The woman set down her bucket. “You’re Henry, aren’t you?”

  “I—” said Henry.

  “I didn’t know you had a dog.”

  Henry was surprised this woman knew anything about him at all. “Well,” he said at last, “I don’t. But I’ve seen one around here. A stray. And I wanted to . . .” He paused. How much should he tell this woman? “I just wanted to give him some food.”

  “Oh, the tan dog?” said the woman. “That scruffy one? The one that looks like a golden retriever? I saw him yesterday.”

  “But not today?” asked Henry, disappointed.

  “No, not today.”

  “Oh.”

  “I know he’ll appreciate some food,” the woman went on. “That’s very thoughtful of you.”

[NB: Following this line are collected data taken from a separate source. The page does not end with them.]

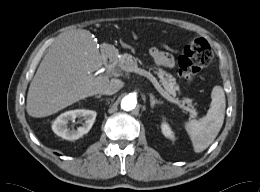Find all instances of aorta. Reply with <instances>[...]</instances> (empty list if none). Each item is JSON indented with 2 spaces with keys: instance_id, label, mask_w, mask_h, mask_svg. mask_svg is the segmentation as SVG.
Masks as SVG:
<instances>
[{
  "instance_id": "obj_1",
  "label": "aorta",
  "mask_w": 260,
  "mask_h": 192,
  "mask_svg": "<svg viewBox=\"0 0 260 192\" xmlns=\"http://www.w3.org/2000/svg\"><path fill=\"white\" fill-rule=\"evenodd\" d=\"M137 100L132 95H127L121 100V108L125 111H131L135 109Z\"/></svg>"
}]
</instances>
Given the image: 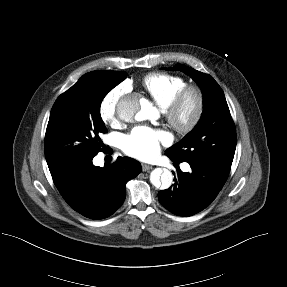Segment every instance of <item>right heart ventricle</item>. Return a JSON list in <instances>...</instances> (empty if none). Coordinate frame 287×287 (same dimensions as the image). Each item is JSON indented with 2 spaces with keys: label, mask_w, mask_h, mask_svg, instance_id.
Returning <instances> with one entry per match:
<instances>
[{
  "label": "right heart ventricle",
  "mask_w": 287,
  "mask_h": 287,
  "mask_svg": "<svg viewBox=\"0 0 287 287\" xmlns=\"http://www.w3.org/2000/svg\"><path fill=\"white\" fill-rule=\"evenodd\" d=\"M142 86L162 108H165L174 96L186 86L183 77L169 73H150L142 79Z\"/></svg>",
  "instance_id": "1"
}]
</instances>
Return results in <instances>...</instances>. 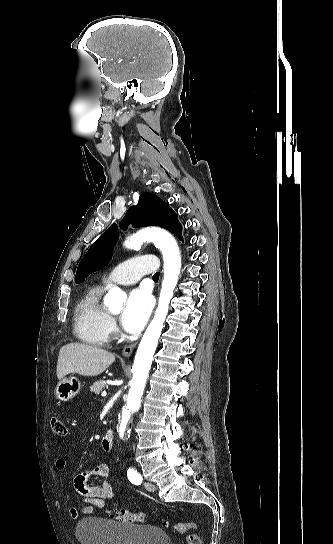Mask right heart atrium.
Segmentation results:
<instances>
[{"mask_svg": "<svg viewBox=\"0 0 333 544\" xmlns=\"http://www.w3.org/2000/svg\"><path fill=\"white\" fill-rule=\"evenodd\" d=\"M108 330L109 334H114L117 330L116 324L112 318L109 319Z\"/></svg>", "mask_w": 333, "mask_h": 544, "instance_id": "d8ad5b80", "label": "right heart atrium"}]
</instances>
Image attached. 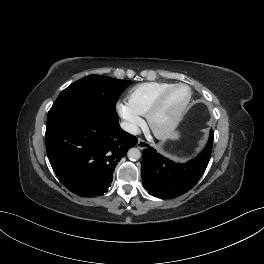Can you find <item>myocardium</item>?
Wrapping results in <instances>:
<instances>
[{
  "label": "myocardium",
  "instance_id": "obj_1",
  "mask_svg": "<svg viewBox=\"0 0 264 264\" xmlns=\"http://www.w3.org/2000/svg\"><path fill=\"white\" fill-rule=\"evenodd\" d=\"M178 87H184L188 90V97L182 107L178 110V112L175 114V116L163 127H158L155 124V118L159 111L161 110L164 101L168 94L175 88ZM192 98V90L191 88L184 83H175L171 84L164 90H162L159 95L156 97L150 108L148 109L146 113V121L147 125L150 128V130L158 137H165L170 135L180 124L189 104Z\"/></svg>",
  "mask_w": 264,
  "mask_h": 264
}]
</instances>
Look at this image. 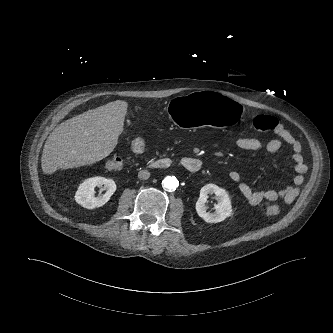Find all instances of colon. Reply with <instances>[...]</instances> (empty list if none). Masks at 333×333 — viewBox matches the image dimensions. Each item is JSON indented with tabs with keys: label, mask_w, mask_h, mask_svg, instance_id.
Returning <instances> with one entry per match:
<instances>
[{
	"label": "colon",
	"mask_w": 333,
	"mask_h": 333,
	"mask_svg": "<svg viewBox=\"0 0 333 333\" xmlns=\"http://www.w3.org/2000/svg\"><path fill=\"white\" fill-rule=\"evenodd\" d=\"M277 123V120L270 115H257L252 121L254 129L259 133L273 130ZM123 165L124 160L119 156H113L105 162V168L109 171L120 170ZM278 213L279 206L275 203L268 204L264 208V214L266 216H276Z\"/></svg>",
	"instance_id": "obj_1"
}]
</instances>
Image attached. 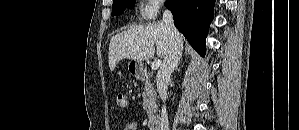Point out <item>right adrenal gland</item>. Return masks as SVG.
I'll list each match as a JSON object with an SVG mask.
<instances>
[{
	"mask_svg": "<svg viewBox=\"0 0 299 130\" xmlns=\"http://www.w3.org/2000/svg\"><path fill=\"white\" fill-rule=\"evenodd\" d=\"M175 70H178V64L176 65Z\"/></svg>",
	"mask_w": 299,
	"mask_h": 130,
	"instance_id": "right-adrenal-gland-1",
	"label": "right adrenal gland"
}]
</instances>
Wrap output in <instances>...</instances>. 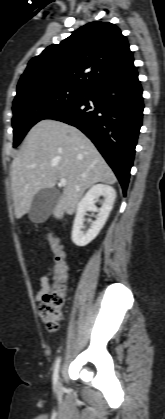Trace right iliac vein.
Masks as SVG:
<instances>
[{
	"instance_id": "1",
	"label": "right iliac vein",
	"mask_w": 165,
	"mask_h": 419,
	"mask_svg": "<svg viewBox=\"0 0 165 419\" xmlns=\"http://www.w3.org/2000/svg\"><path fill=\"white\" fill-rule=\"evenodd\" d=\"M60 389H61V383L58 381V382L56 383V390H57V391H60Z\"/></svg>"
}]
</instances>
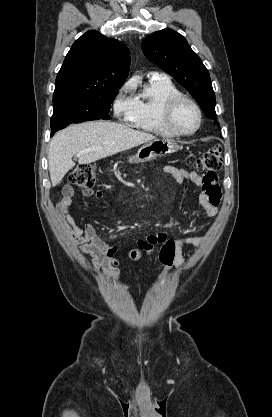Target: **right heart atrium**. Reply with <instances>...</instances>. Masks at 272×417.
<instances>
[{
    "instance_id": "right-heart-atrium-1",
    "label": "right heart atrium",
    "mask_w": 272,
    "mask_h": 417,
    "mask_svg": "<svg viewBox=\"0 0 272 417\" xmlns=\"http://www.w3.org/2000/svg\"><path fill=\"white\" fill-rule=\"evenodd\" d=\"M131 88V83H125L119 89L112 102L115 116L124 121H129L134 111V99L129 95Z\"/></svg>"
}]
</instances>
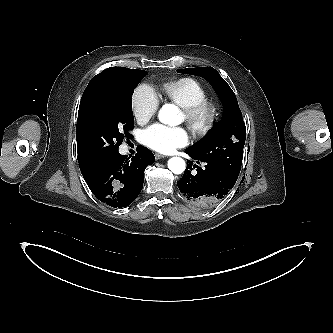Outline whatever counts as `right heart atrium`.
<instances>
[{"mask_svg": "<svg viewBox=\"0 0 333 333\" xmlns=\"http://www.w3.org/2000/svg\"><path fill=\"white\" fill-rule=\"evenodd\" d=\"M158 106V97L151 87L143 84L135 90L132 97V111L138 122H147L155 115Z\"/></svg>", "mask_w": 333, "mask_h": 333, "instance_id": "obj_1", "label": "right heart atrium"}]
</instances>
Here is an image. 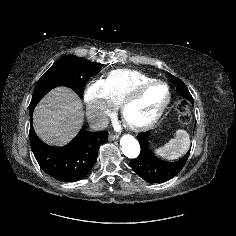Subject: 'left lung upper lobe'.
<instances>
[{"label":"left lung upper lobe","instance_id":"1","mask_svg":"<svg viewBox=\"0 0 236 236\" xmlns=\"http://www.w3.org/2000/svg\"><path fill=\"white\" fill-rule=\"evenodd\" d=\"M169 78L175 85L178 94L185 96L188 100L192 98L188 88L180 79H178L177 77L173 76L170 73H169Z\"/></svg>","mask_w":236,"mask_h":236}]
</instances>
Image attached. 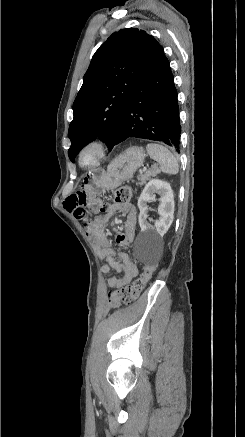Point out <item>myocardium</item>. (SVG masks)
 Segmentation results:
<instances>
[{
    "label": "myocardium",
    "mask_w": 245,
    "mask_h": 437,
    "mask_svg": "<svg viewBox=\"0 0 245 437\" xmlns=\"http://www.w3.org/2000/svg\"><path fill=\"white\" fill-rule=\"evenodd\" d=\"M107 144L102 139H93L85 143L78 151L77 160L80 166L91 168L96 166L106 155ZM91 152L92 159L89 162L83 161L85 153Z\"/></svg>",
    "instance_id": "1"
}]
</instances>
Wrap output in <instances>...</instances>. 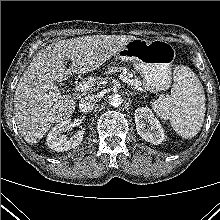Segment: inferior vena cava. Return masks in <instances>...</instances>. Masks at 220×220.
<instances>
[{
  "instance_id": "obj_1",
  "label": "inferior vena cava",
  "mask_w": 220,
  "mask_h": 220,
  "mask_svg": "<svg viewBox=\"0 0 220 220\" xmlns=\"http://www.w3.org/2000/svg\"><path fill=\"white\" fill-rule=\"evenodd\" d=\"M99 101L98 95H87L84 98H82L79 102V109L82 112H89L93 110L96 107V103Z\"/></svg>"
}]
</instances>
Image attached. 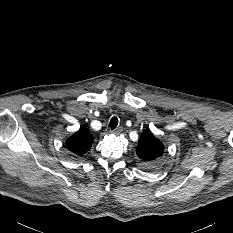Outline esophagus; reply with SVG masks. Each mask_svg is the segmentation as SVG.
<instances>
[{
	"mask_svg": "<svg viewBox=\"0 0 233 233\" xmlns=\"http://www.w3.org/2000/svg\"><path fill=\"white\" fill-rule=\"evenodd\" d=\"M122 131H123L122 126H119V127H117V128L114 130V133H115V134H119V133H121Z\"/></svg>",
	"mask_w": 233,
	"mask_h": 233,
	"instance_id": "esophagus-1",
	"label": "esophagus"
}]
</instances>
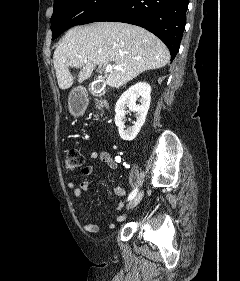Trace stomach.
Wrapping results in <instances>:
<instances>
[{
    "instance_id": "stomach-1",
    "label": "stomach",
    "mask_w": 240,
    "mask_h": 281,
    "mask_svg": "<svg viewBox=\"0 0 240 281\" xmlns=\"http://www.w3.org/2000/svg\"><path fill=\"white\" fill-rule=\"evenodd\" d=\"M69 110L74 115L79 112L78 105L74 102L73 97H72V93H71L70 98H69Z\"/></svg>"
}]
</instances>
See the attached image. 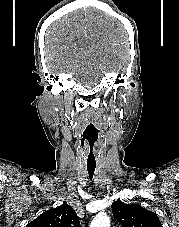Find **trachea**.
<instances>
[{"label":"trachea","instance_id":"1","mask_svg":"<svg viewBox=\"0 0 179 227\" xmlns=\"http://www.w3.org/2000/svg\"><path fill=\"white\" fill-rule=\"evenodd\" d=\"M96 150H87V171H88V174H89V179H92L93 178V175H94V171H95V168H96V158H97V155H96Z\"/></svg>","mask_w":179,"mask_h":227}]
</instances>
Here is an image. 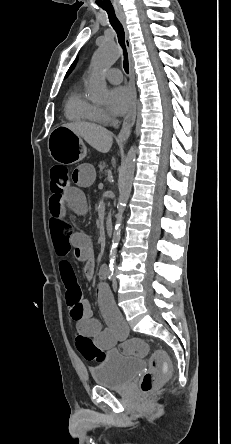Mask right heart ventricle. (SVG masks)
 <instances>
[{
	"label": "right heart ventricle",
	"instance_id": "e07e8e85",
	"mask_svg": "<svg viewBox=\"0 0 231 444\" xmlns=\"http://www.w3.org/2000/svg\"><path fill=\"white\" fill-rule=\"evenodd\" d=\"M65 115L71 121H98L95 106L82 94L80 90H74L68 96L65 105Z\"/></svg>",
	"mask_w": 231,
	"mask_h": 444
}]
</instances>
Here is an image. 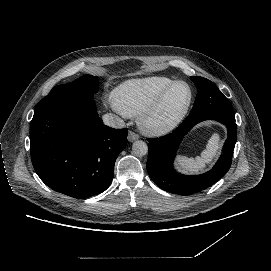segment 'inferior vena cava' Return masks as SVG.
<instances>
[{
    "label": "inferior vena cava",
    "instance_id": "1",
    "mask_svg": "<svg viewBox=\"0 0 271 271\" xmlns=\"http://www.w3.org/2000/svg\"><path fill=\"white\" fill-rule=\"evenodd\" d=\"M102 119L105 125L112 128H123L125 126L124 121L120 117L112 113L104 114Z\"/></svg>",
    "mask_w": 271,
    "mask_h": 271
}]
</instances>
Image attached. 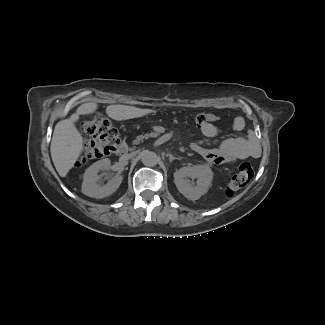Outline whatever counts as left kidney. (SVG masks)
Instances as JSON below:
<instances>
[{
	"label": "left kidney",
	"instance_id": "1",
	"mask_svg": "<svg viewBox=\"0 0 325 325\" xmlns=\"http://www.w3.org/2000/svg\"><path fill=\"white\" fill-rule=\"evenodd\" d=\"M189 178L197 179L192 185ZM213 180V172L208 165L182 167L174 173V183L178 191L190 200H198L207 193Z\"/></svg>",
	"mask_w": 325,
	"mask_h": 325
}]
</instances>
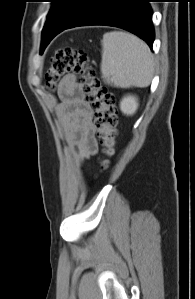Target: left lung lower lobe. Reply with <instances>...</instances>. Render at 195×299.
Here are the masks:
<instances>
[{
  "label": "left lung lower lobe",
  "instance_id": "0a47b994",
  "mask_svg": "<svg viewBox=\"0 0 195 299\" xmlns=\"http://www.w3.org/2000/svg\"><path fill=\"white\" fill-rule=\"evenodd\" d=\"M149 2L151 0H88L80 14L68 26L51 32L49 42L65 29L107 25L132 32L152 48L155 35Z\"/></svg>",
  "mask_w": 195,
  "mask_h": 299
}]
</instances>
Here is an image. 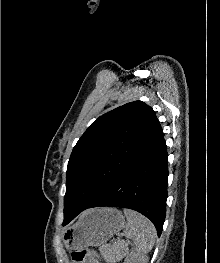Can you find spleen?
<instances>
[{"instance_id":"spleen-1","label":"spleen","mask_w":220,"mask_h":263,"mask_svg":"<svg viewBox=\"0 0 220 263\" xmlns=\"http://www.w3.org/2000/svg\"><path fill=\"white\" fill-rule=\"evenodd\" d=\"M127 218L124 234L132 239L134 252L139 255L147 254L155 244L156 229L154 225L143 215L130 209H124Z\"/></svg>"}]
</instances>
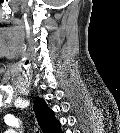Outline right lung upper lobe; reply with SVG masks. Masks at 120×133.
<instances>
[{
	"mask_svg": "<svg viewBox=\"0 0 120 133\" xmlns=\"http://www.w3.org/2000/svg\"><path fill=\"white\" fill-rule=\"evenodd\" d=\"M36 117L44 133H58L60 123L54 119V112L48 108L45 101L37 98L34 104Z\"/></svg>",
	"mask_w": 120,
	"mask_h": 133,
	"instance_id": "1",
	"label": "right lung upper lobe"
}]
</instances>
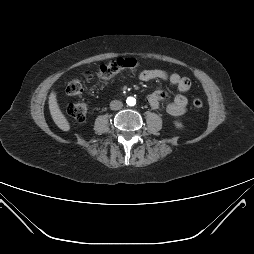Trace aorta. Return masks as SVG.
Masks as SVG:
<instances>
[{
  "instance_id": "762f6f07",
  "label": "aorta",
  "mask_w": 254,
  "mask_h": 254,
  "mask_svg": "<svg viewBox=\"0 0 254 254\" xmlns=\"http://www.w3.org/2000/svg\"><path fill=\"white\" fill-rule=\"evenodd\" d=\"M126 103L129 106H134L136 104V99L134 97H128Z\"/></svg>"
}]
</instances>
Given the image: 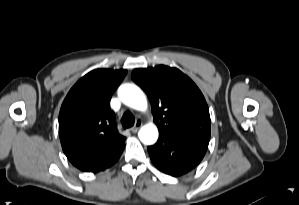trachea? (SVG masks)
Returning a JSON list of instances; mask_svg holds the SVG:
<instances>
[{"label":"trachea","instance_id":"obj_1","mask_svg":"<svg viewBox=\"0 0 299 205\" xmlns=\"http://www.w3.org/2000/svg\"><path fill=\"white\" fill-rule=\"evenodd\" d=\"M121 123L123 128L132 127L135 123V118L133 114L130 111L125 112L122 116Z\"/></svg>","mask_w":299,"mask_h":205}]
</instances>
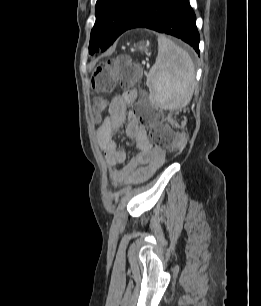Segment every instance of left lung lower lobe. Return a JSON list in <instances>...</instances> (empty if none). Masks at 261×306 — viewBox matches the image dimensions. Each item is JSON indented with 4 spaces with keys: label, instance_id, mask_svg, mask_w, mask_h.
I'll use <instances>...</instances> for the list:
<instances>
[{
    "label": "left lung lower lobe",
    "instance_id": "0a47b994",
    "mask_svg": "<svg viewBox=\"0 0 261 306\" xmlns=\"http://www.w3.org/2000/svg\"><path fill=\"white\" fill-rule=\"evenodd\" d=\"M189 0H145L125 31L148 28L175 36L192 46L199 54V33Z\"/></svg>",
    "mask_w": 261,
    "mask_h": 306
}]
</instances>
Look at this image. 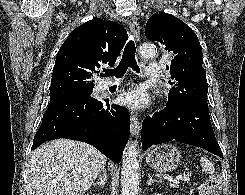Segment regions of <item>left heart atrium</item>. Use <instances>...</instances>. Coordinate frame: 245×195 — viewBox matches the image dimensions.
Masks as SVG:
<instances>
[{
    "mask_svg": "<svg viewBox=\"0 0 245 195\" xmlns=\"http://www.w3.org/2000/svg\"><path fill=\"white\" fill-rule=\"evenodd\" d=\"M122 105L132 109H142L149 104V97L143 88L137 87L123 93L120 97Z\"/></svg>",
    "mask_w": 245,
    "mask_h": 195,
    "instance_id": "left-heart-atrium-1",
    "label": "left heart atrium"
}]
</instances>
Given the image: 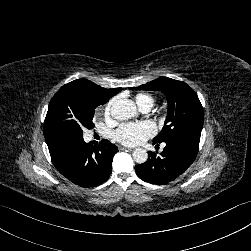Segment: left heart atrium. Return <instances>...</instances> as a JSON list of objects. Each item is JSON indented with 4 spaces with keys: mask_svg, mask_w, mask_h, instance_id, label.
Returning <instances> with one entry per match:
<instances>
[{
    "mask_svg": "<svg viewBox=\"0 0 251 251\" xmlns=\"http://www.w3.org/2000/svg\"><path fill=\"white\" fill-rule=\"evenodd\" d=\"M156 133V126L151 121L121 124L114 132V139L124 145L140 144Z\"/></svg>",
    "mask_w": 251,
    "mask_h": 251,
    "instance_id": "39dd6f15",
    "label": "left heart atrium"
}]
</instances>
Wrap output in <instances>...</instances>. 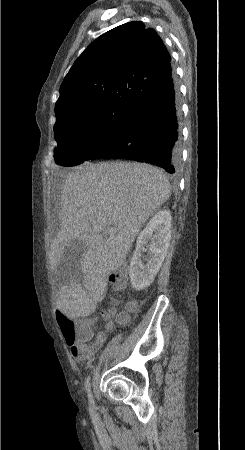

  “Thanks,” said Henry. He started off down the sidewalk again, then stopped and turned around. “How did you know my name?” he asked the woman, privately thinking, Don’t be a witch, don’t be a witch.

  “I know everyone on Tinker Lane,” she replied. “I’ve lived here longer than anyone else. My name is Letty Lewis,” she added. She poured birdseed into a feeder hanging from a tree. “You’d like that stray dog for yourself, wouldn’t you?” she asked. “But your parents have probably said you can’t have a dog. That’s like parents. Just like them. Exactly the kind of thing parents would say.”

  So she was a witch after all. Henry backed away.

  “You probably have a plan for keeping the dog somehow,” Letty Lewis went on. “Well, that’s very sensible of you. I’ll keep my eye out for him and let you know if I see him. I could tell you when you’re on your way to school tomorrow morning. Or on your way home.”

  “Okay,” replied Henry. “Thanks.” As he set off down the street again, he said over his shoulder, “Letty Lewis? The dog’s name is Buddy.”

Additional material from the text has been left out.